◆ Opdracht: Herschrijf een stuk uit de tekst over de bouwregels: begin bij de woorden "b.    lid 3.2.3, sub" en stop na "per agrarisch bedrijf.". Vervang daarin "torensilo's" door "voedersilo's".

◆ Oefentekst:

* * * * * * * * *

Burgemeester en wethouders kunnen met het oog op het voorkomen van een onevenredige aantasting van het bebouwings- en landschapsbeeld nadere eisen stellen aan:

a.  de plaats van gebouwen en bouwwerken, in die zin dat wordt aangesloten bij bestaande bebouwing;

b.  de (transparante) vormgeving van bouwwerken, geen gebouwen zijnde, met name afrasteringen en omheiningen;

c.   de plaats van lichtmasten, met het oog op het voorkomen van lichthinder.

 

3.5    Afwijken van de bouwregels

3.5.1 Bouwhoogte

 

Het bevoegd gezag kan bij een omgevingsvergunning afwijken van het bepaalde in:

a.    lid 3.2.1 sub f voor een afwijking van de bouwhoogte van bedrijfsgebouwen tot 14 m mits hiertoe noodzaak bestaat vanuit de bedrijfsvoering;

b.    lid 3.2.3, sub a, voor een afwijking van de bouwhoogte van mestsilo's tot niet meer dan 5 m, de bouwhoogte van een afdekking niet meegerekend, en tot een oppervlakte en inhoud van niet meer dan 750 m2 en 2.500 m3 per bedrijf;

c.    lid 3.2.3. sub g, voor een afwijking van de bouwhoogte van torensilo's tot niet meer dan 25 m, mits het aantal niet meer bedraagt dan drie per agrarisch bedrijf.

 

3.5.2 Dakhelling bedrijfsgebouwen

 

Het bevoegd gezag kan bij een omgevingsvergunning afwijken van het bepaalde in lid 3.2.1, sub h, voor het bouwen van bedrijfsgebouwen met een platte afdekking, tot niet meer dan 30% van de totale bebouwde oppervlakte.

 

3.5.3 Uitbreiding intensieve neventak

 

Het bevoegd gezag kan bij een omgevingsvergunning afwijken van het bepaalde in lid 3.2.1, sub c voor het vergroten van de oppervlakte van gebouwen voor fokkerijen, mesterijen en/of pluimveebedrijven ten behoeve van een ondergeschikte neventak bij een agrarisch bedrijf, tot niet meer dan 3.000 m2, dan wel met ten hoogste 15% van de bestaande oppervlakte indien deze meer bedraagt, mits:

a.  de noodzaak tot vergroting voortvloeit uit het realiseren of behouden van een volwaardig bedrijf en deze noodzaak is aangetoond, dan wel voortvloeit uit gewijzigde wet- en regelgeving;

b.  is aangetoond dat er geen onevenredige afbreuk wordt gedaan aan de milieusituatie en de natuurlijke en landschappelijke waarden.

* * * * * * * * *

◆ Gegevens:

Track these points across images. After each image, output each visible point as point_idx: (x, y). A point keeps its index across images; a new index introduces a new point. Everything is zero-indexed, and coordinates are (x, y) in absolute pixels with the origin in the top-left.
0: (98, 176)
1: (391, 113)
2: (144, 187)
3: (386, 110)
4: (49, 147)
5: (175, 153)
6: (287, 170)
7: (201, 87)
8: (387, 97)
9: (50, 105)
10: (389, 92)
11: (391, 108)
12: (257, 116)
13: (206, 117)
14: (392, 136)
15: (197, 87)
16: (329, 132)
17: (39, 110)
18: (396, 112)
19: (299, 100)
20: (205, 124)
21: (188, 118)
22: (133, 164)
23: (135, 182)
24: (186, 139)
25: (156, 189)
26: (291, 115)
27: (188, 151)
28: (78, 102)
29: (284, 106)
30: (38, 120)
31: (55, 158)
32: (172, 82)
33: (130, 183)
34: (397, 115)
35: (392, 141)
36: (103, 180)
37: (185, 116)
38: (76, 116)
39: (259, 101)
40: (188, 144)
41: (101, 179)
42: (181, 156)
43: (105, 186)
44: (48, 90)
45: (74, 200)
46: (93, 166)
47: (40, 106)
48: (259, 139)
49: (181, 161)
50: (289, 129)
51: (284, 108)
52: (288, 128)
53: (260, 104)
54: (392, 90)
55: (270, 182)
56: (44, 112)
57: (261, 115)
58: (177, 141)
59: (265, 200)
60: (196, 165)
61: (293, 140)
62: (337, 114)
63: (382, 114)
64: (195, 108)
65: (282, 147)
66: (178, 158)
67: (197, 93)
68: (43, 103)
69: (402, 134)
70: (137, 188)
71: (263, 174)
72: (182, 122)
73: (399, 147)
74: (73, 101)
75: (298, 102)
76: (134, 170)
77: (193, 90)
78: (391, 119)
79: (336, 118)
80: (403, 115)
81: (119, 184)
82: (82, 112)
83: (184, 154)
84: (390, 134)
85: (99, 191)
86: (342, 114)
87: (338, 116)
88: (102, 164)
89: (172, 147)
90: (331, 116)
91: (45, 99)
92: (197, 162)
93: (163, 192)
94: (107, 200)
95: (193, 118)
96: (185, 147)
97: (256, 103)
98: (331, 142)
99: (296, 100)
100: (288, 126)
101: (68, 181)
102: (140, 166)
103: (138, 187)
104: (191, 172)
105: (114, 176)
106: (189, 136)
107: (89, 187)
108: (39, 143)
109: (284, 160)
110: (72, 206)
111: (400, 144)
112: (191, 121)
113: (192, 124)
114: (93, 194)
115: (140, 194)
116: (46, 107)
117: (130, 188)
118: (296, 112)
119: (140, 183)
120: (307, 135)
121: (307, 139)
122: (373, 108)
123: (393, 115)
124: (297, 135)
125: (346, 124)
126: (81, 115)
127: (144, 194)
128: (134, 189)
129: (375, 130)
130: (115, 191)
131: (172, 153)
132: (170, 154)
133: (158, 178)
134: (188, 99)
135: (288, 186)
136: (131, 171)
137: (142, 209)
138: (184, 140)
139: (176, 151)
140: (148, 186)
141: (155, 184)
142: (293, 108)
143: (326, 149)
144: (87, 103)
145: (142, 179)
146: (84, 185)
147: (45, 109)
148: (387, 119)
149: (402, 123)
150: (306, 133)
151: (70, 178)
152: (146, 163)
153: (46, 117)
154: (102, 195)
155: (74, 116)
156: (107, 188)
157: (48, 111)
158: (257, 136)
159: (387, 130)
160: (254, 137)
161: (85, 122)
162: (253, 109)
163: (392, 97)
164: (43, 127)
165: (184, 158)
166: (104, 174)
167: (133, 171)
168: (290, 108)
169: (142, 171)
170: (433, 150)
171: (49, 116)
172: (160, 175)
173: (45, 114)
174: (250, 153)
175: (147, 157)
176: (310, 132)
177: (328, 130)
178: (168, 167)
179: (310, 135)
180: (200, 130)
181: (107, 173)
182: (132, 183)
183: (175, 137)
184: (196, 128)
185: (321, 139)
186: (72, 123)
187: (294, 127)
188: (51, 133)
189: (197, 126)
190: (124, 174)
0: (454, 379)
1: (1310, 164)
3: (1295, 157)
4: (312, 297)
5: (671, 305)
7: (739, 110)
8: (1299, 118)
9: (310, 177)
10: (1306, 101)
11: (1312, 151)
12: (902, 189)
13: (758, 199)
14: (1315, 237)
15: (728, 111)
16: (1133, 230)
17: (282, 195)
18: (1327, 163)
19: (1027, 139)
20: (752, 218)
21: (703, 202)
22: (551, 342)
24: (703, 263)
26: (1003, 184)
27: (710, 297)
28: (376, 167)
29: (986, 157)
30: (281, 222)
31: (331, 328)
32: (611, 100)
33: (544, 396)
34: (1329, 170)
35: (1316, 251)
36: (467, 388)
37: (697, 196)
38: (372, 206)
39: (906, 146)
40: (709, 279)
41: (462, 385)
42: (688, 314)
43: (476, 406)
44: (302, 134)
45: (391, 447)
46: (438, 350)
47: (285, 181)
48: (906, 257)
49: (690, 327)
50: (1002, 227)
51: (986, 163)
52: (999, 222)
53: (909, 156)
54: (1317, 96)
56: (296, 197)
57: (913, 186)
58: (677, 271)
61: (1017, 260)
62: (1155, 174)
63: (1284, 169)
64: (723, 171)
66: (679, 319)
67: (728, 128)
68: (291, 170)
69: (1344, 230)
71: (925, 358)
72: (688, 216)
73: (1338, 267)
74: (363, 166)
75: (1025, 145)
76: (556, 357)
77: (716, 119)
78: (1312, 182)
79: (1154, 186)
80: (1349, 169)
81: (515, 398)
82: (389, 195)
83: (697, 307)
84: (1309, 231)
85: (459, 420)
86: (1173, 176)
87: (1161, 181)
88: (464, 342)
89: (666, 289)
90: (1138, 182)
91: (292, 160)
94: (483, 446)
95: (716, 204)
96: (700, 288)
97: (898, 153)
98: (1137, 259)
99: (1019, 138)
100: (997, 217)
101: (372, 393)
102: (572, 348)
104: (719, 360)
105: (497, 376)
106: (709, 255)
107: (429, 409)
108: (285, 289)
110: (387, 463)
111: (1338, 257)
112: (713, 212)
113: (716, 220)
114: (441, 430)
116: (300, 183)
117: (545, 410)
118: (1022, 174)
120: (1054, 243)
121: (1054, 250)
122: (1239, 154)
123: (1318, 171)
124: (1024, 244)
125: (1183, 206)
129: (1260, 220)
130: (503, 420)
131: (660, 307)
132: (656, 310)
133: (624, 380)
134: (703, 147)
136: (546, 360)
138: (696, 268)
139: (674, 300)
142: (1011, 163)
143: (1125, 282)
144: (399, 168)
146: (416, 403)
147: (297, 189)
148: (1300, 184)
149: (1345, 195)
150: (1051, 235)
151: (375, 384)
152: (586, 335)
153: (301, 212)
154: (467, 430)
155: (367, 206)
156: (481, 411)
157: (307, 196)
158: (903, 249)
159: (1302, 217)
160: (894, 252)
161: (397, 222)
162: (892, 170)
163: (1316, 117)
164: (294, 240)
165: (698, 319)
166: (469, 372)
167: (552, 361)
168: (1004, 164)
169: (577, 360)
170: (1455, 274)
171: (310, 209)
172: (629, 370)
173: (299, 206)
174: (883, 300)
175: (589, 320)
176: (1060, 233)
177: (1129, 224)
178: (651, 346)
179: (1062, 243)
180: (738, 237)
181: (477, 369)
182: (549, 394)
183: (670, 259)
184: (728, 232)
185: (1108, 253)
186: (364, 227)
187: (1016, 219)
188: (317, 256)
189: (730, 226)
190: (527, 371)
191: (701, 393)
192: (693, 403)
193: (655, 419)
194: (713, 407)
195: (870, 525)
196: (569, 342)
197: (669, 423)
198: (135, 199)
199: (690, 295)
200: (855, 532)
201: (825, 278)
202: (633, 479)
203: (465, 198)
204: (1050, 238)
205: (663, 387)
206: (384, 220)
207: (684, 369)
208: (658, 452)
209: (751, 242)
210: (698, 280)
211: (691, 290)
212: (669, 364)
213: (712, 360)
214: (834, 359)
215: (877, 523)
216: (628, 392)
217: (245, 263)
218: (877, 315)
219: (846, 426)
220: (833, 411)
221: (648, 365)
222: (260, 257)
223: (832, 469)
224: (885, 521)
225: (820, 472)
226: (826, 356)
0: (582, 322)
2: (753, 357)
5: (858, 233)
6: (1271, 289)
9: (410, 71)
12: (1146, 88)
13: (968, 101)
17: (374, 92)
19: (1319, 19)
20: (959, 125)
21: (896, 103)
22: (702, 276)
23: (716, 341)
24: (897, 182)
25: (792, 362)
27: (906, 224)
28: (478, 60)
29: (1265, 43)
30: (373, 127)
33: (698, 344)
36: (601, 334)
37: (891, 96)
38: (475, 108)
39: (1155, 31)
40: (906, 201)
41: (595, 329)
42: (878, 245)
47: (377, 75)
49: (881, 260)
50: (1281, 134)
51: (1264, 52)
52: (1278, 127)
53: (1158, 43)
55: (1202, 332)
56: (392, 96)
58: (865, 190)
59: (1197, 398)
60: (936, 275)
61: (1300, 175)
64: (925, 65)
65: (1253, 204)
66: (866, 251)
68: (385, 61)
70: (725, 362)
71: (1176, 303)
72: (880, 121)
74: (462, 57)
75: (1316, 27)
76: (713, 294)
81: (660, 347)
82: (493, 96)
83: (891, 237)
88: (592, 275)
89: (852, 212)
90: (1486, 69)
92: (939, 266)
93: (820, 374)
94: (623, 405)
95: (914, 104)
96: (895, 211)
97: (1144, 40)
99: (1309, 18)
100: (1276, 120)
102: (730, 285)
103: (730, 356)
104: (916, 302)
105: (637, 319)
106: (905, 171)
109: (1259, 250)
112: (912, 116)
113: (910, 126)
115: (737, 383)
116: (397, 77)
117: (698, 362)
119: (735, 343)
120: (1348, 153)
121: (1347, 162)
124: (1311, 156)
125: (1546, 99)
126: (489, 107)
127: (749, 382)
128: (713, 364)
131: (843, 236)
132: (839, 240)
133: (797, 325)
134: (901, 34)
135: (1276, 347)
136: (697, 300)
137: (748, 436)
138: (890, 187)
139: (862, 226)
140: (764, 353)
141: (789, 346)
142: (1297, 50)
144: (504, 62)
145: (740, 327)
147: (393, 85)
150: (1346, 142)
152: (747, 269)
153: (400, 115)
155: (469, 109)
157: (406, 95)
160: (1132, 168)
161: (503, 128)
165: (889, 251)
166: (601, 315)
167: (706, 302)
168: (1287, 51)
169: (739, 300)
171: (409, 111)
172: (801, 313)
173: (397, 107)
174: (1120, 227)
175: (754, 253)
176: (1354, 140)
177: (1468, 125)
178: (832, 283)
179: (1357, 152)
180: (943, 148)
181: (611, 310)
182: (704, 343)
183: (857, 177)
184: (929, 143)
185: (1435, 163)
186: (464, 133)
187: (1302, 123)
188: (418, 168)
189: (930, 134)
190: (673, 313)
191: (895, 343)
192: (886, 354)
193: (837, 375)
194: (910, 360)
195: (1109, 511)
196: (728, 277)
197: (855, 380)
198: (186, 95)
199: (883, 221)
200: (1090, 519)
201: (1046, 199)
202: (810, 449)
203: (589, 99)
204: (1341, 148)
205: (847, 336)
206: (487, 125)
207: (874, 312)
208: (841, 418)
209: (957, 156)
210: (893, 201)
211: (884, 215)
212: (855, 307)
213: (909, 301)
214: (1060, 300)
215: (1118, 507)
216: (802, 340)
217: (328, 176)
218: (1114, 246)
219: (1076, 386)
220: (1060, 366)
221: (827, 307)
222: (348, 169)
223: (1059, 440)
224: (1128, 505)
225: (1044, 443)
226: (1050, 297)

* * * * * * * * *

◆ Uitgewerkte opgave:
b.    lid 3.2.3, sub a, voor een afwijking van de bouwhoogte van mestsilo's tot niet meer dan 5 m, de bouwhoogte van een afdekking niet meegerekend, en tot een oppervlakte en inhoud van niet meer dan 750 m2 en 2.500 m3 per bedrijf;

c.    lid 3.2.3. sub g, voor een afwijking van de bouwhoogte van voedersilo's tot niet meer dan 25 m, mits het aantal niet meer bedraagt dan drie per agrarisch bedrijf.